When monitoring diabetes, doctors generally focus on a test called A1C, which measures average blood-sugar levels over two to three months, and may set goals for patients in the range of 6% to 8%. But for elderly patients, the focus is less on hitting those numbers than on getting “the best blood glucose numbers you can get without the risk of hypoglycemia,” Dr. Munshi says. Simpler medication regimens can improve quality of life and decrease the frequency of low blood-sugar episodes, she notes, and they also are associated with better A1C numbers.

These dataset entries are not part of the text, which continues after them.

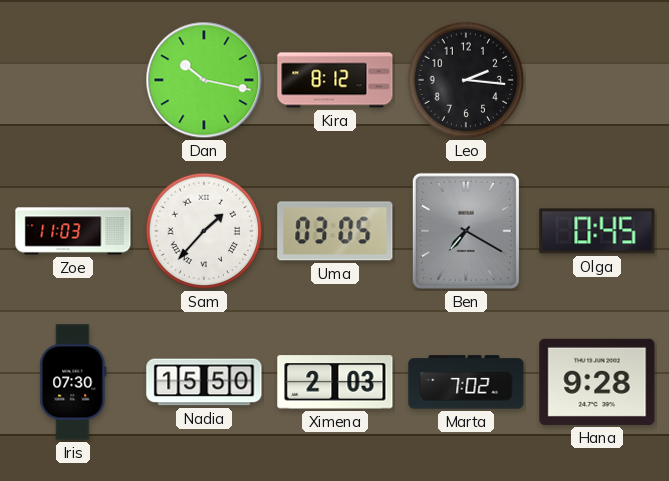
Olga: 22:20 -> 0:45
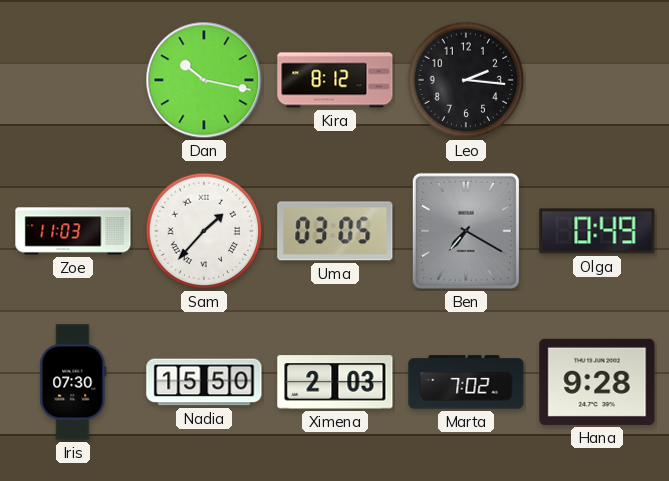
Olga: 0:45 -> 0:49
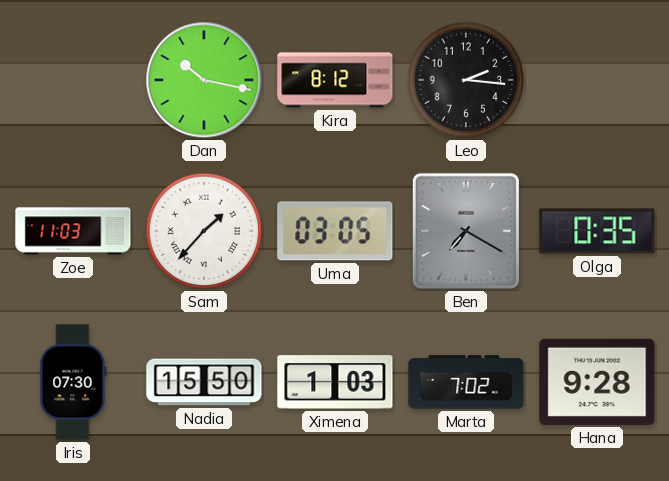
Olga: 0:49 -> 0:35
Ximena: 2:03 -> 1:03
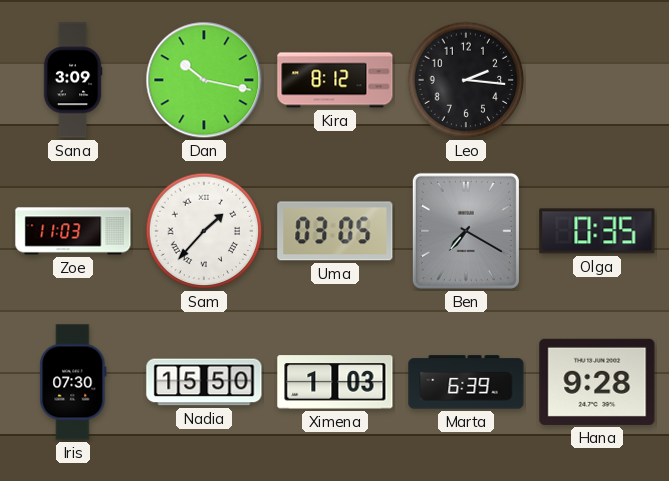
Sana: none -> 3:09
Marta: 7:02 -> 6:39
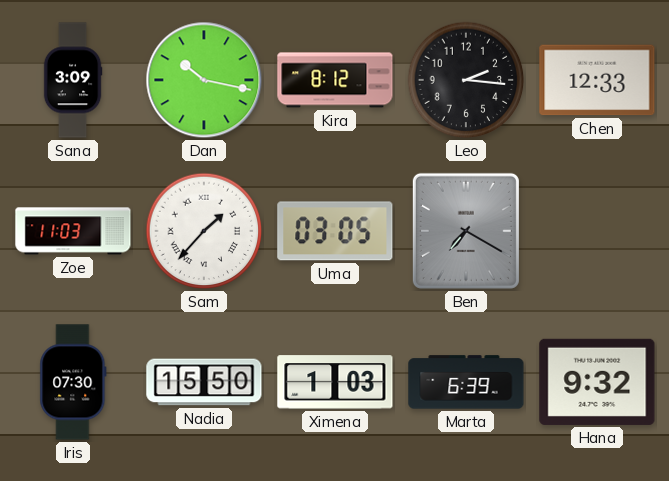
Chen: none -> 12:33
Olga: 0:35 -> none
Hana: 9:28 -> 9:32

As part of the study, Ms. Friedrich reports on her mother’s blood-sugar levels in regular weekly calls with Nora Saul, a Joslin diabetes educator and dietitian, and they discuss adjustments to her diet and medications that may be needed. Ms. Goterch, for her part, says she is grateful for the care at Joslin and says the simplified regimen is keeping her blood sugar under control.

Joslin, an affiliate of Harvard Medical School, contracts with clinics and hospitals to establish diabetes-care programs around the country. The geriatric clinic holds educational webinars for primary-care doctors.

Other groups are running patient classes at hospitals, clinics and pharmacies, with reimbursement by Medicare and most insurers. Programs accredited by the American Association of Diabetes Educators have grown from 72 in 2009 to 573 serving primarily patients over 65 at 1,480 sites. Leslie Kolb, the association’s director of accreditation and quality initiatives, says the programs helped reduce A1C levels among participants in 2012 to an average 7.15 from 8.37.

A program at Presbyterian College School of Pharmacy in Clinton, S.C., gets referrals from physicians who may lack time to educate older diabetes patients, says Kayce Shealy, an assistant professor who runs a wellness clinic at the school. “We can assess their needs, review their medications, make recommendations and send them back to the doctors, who have been very receptive,” she says.